Moses alludes to the known phenomenon of sons following in the footsteps of fathers when he chastises the tribes of Reuven, Gad and Menashe, saying, "you have risen up in place of your fathers, a society of sinful people". He warned them to fulfill their obligation in conquering the Land of Israel and not to act as their parents did in the sin of the spies.
 
A small parental deviation becomes greater and greater with each successive generation. As in navigation, the further one goes from the point of origin, the greater a given navigational error becomes. Here's how:
 
In ballistics and navigation, the circle is divided into 6400 mils, a system more accurate and less complicated than the 360-degree method. This system is very tidy in the metric system, for a navigational error of one mil will yield an error of one meter for every kilometer away from the point of origin. So let's suppose that a pilot who takes off from Kennedy Airport in New York wants to reach Miami International Airport, a distance of 1700 kilometers. If he's careless in charting his course and makes a "negligible" mistake of a "mere" ten mils, he'll only be a kilometer off course by the time he passes over Atlantic City, but by the time he reaches the vicinity of Miami, he'll miss his destination by an entire 17 kilometers (10 mils x 1700 kilometers = 17,000 meters, or 17 kilometers). The further the pilot leaves the point of origin, the greater the given mistake becomes.
 
By the same token, a minor mistake may seem insignificant, but as generations progress, the deviation from tradition becomes greater and greater.
 
Yet, children's deviation from parental paths has a strongly positive side as well.
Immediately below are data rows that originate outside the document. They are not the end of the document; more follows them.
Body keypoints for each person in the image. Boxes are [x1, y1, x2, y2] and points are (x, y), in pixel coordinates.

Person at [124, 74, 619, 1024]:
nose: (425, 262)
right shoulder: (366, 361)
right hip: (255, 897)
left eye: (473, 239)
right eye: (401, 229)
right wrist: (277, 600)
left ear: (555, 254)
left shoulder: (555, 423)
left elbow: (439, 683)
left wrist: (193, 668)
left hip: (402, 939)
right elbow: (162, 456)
When one generation strengthens itself slightly in Judaism, subsequent generations strengthen themselves more and more. Parental pathfinding gives direction to children, for better and for worse.
 
We ask ourselves: where did the Baalei Teshuva, the newly observant Jews of this generation, get the courage and strength to cast away old lifestyles for Torah, often paying a dear personal price? Rabbi Elazar Brizel of saintly and blessed memory, one of Jerusalem's lofty tzaddikim of the previous generation, told me that no Baal Teshuva can attribute his spiritual prowess to himself, for everyone had a righteous ancestor who served Hashem with dedication. This righteous ancestor was the pathfinder in whose virtue the Ball Teshuva received his or her spiritual awakening. The deeds of parents pave the way for the all subsequent generations.